Clooney joked that the last time he shared a stage with Schwarzenegger, "he was playing Mr. Freeze and I was Batman," a reference to their roles in 1997's "Batman & Robin."
He then turned serious, giving a brief nod to Angelides, noting that the state treasurer had sponsored one of the bills: "There are no Democrat or Republican sides to this, there is only right and wrong."
Angelides issued a statement: "Californians have a moral responsibility to help end the genocide in Sudan. I am pleased Democrats and Republicans have come together to enact this legislation, which will help ensure our state pension funds and the University of California do not unwittingly support the Sudanese government."
What does the legislation do?
• Assembly Bill 2941, carried by Assemblyman Paul Koretz, D-Hollywood, requires that CalPERS and CalSTRS meet with corporate executives whose operations are generating revenue for the Khartoum government or show complicity in the Darfur crisis. If companies refuse to cooperate or pull out of Sudan, the funds would start selling off their holdings.
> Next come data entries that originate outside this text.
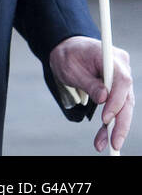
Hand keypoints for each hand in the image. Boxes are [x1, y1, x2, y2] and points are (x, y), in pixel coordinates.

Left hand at [49, 36, 132, 152]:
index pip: (122, 80)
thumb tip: (103, 99)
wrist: (67, 49)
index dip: (117, 101)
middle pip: (127, 98)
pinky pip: (117, 108)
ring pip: (124, 107)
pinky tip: (104, 138)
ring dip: (115, 128)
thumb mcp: (70, 68)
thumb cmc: (68, 56)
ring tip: (104, 145)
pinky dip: (110, 123)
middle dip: (121, 122)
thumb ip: (88, 83)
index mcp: (110, 57)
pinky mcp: (118, 89)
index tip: (106, 119)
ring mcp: (122, 79)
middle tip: (114, 143)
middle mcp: (122, 68)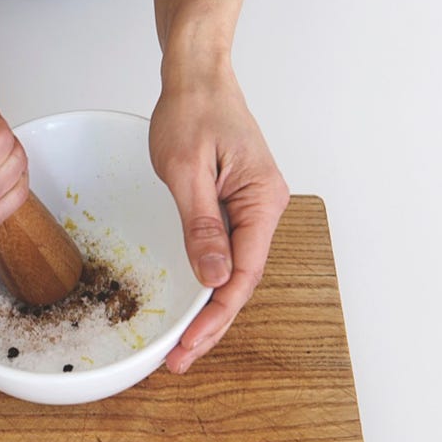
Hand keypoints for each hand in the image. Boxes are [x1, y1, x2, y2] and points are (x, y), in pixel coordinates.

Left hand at [150, 65, 288, 373]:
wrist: (196, 79)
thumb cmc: (192, 112)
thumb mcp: (186, 170)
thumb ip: (201, 226)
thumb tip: (213, 277)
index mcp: (262, 201)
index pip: (243, 273)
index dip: (215, 315)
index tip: (187, 345)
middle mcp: (264, 209)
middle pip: (241, 281)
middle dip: (210, 325)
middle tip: (178, 362)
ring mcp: (251, 210)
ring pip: (233, 273)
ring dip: (208, 310)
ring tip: (181, 348)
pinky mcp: (234, 208)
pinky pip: (225, 254)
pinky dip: (207, 284)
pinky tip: (192, 306)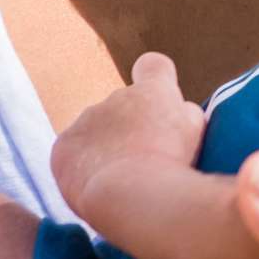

• Assembly Bill 2179, by Assemblyman Tim Leslie, R-Tahoe City, supplies the legal underpinning for UC to carry out its plan to end investments in nine energy and engineering companies that invest in Sudan.
Among the targeted businesses are Bharat Heavy Electricals Ltd. of India, an energy pipeline and power generating engineering company; China Petroleum and Chemical Corp.; Oil & Natural Gas Co. of India; PetroChina Co., a publicly traded subsidiary of China National Petroleum Corp.; and Tatneft OAO, a Russian oil company.
At least 200,000 people have been killed in Sudan's Darfur province and another 2 million left homeless. President Bush has called the mass killings genocide.
An African Union peacekeeping force has been ineffective at quelling the violence. But Sudanese President Omar al-Bashir has rejected a United Nations Security Council move to send peacekeeping troops.
For more than a year, students, religious leaders, human rights groups and some lawmakers have lobbied pension funds to leverage their investments in multinational companies to put economic pressure on the Khartoum government. CalPERS and CalSTRS have also come under pressure from leading Democrats, including Angelides and Rep. Barbara Lee of Oakland.
At the same time, a small group of UC students pressed the issue with regents, who oversee more than $66 billion in pension and endowment assets. In March, regents agreed to start selling holdings in nine companies once the state indemnified them from potential lawsuits that could result from any financial losses associated with the divestment. AB 2179 gave the regents that legal shield.
In April, after hearing impassioned pleas from students who had once been refugees, CalSTRS trustees agreed to explore dumping all investments in companies doing business with Sudan's oil-rich government.
One month later, in a largely symbolic gesture, CalPERS trustees barred investments in the nine companies targeted by UC. PERS did not own a stake in any of the nine.
The breakthrough legislation in California is critical for divestment activists lobbying for similar legislation in more than a dozen other states. It also reignites a college campus movement that hit a lull during the summer break.
California "was the key state. It's going to send shock waves across the country," Sterling said.
At the bill-signing ceremony, Sterling said college students will go after the Sudanese government "state by state, pension fund by pension fund."
Eric Reeves, a professor at Smith College in Massachusetts and a leading researcher on Sudan, said the clout of CalPERS and CalSTRS, the nation's two largest public funds, can't be ignored by other pension funds and the financial markets.
"The really big money is in public pension funds. There is no place for anyone to hide now," Reeves said in an interview.